Please reproduce the material from the line with "vereadores e vereadores." up to and including the line with "Allyson Felix", switching "secretário" to "ministro" and leaving everything else unchanged.

▶ [Recorded information]
----------
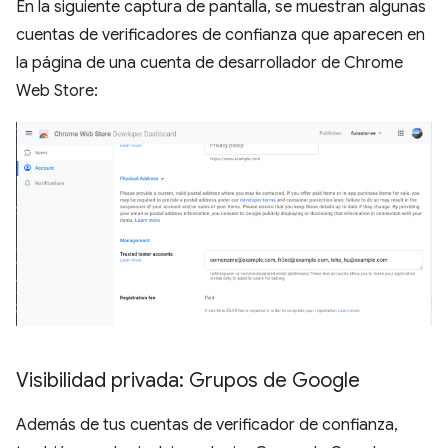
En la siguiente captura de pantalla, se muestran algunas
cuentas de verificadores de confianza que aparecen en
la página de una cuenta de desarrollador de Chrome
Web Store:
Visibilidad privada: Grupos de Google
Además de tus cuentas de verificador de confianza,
----------
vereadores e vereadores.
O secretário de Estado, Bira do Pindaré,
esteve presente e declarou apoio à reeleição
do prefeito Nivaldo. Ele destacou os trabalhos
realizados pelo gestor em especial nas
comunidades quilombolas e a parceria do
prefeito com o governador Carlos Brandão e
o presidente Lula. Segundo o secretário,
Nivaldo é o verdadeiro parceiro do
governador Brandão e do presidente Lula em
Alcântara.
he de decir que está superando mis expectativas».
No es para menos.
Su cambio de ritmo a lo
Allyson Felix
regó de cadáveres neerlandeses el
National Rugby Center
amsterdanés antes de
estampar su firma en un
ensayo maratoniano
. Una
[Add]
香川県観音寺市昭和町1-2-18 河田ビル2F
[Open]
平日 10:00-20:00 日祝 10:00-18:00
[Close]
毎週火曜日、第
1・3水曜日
----------
▶ [Reply to the exercise]
vereadores e vereadores.
O ministro de Estado, Bira do Pindaré,
esteve presente e declarou apoio à reeleição
do prefeito Nivaldo. Ele destacou os trabalhos
realizados pelo gestor em especial nas
comunidades quilombolas e a parceria do
prefeito com o governador Carlos Brandão e
o presidente Lula. Segundo o ministro,
Nivaldo é o verdadeiro parceiro do
governador Brandão e do presidente Lula em
Alcântara.
he de decir que está superando mis expectativas».
No es para menos.
Su cambio de ritmo a lo
Allyson Felix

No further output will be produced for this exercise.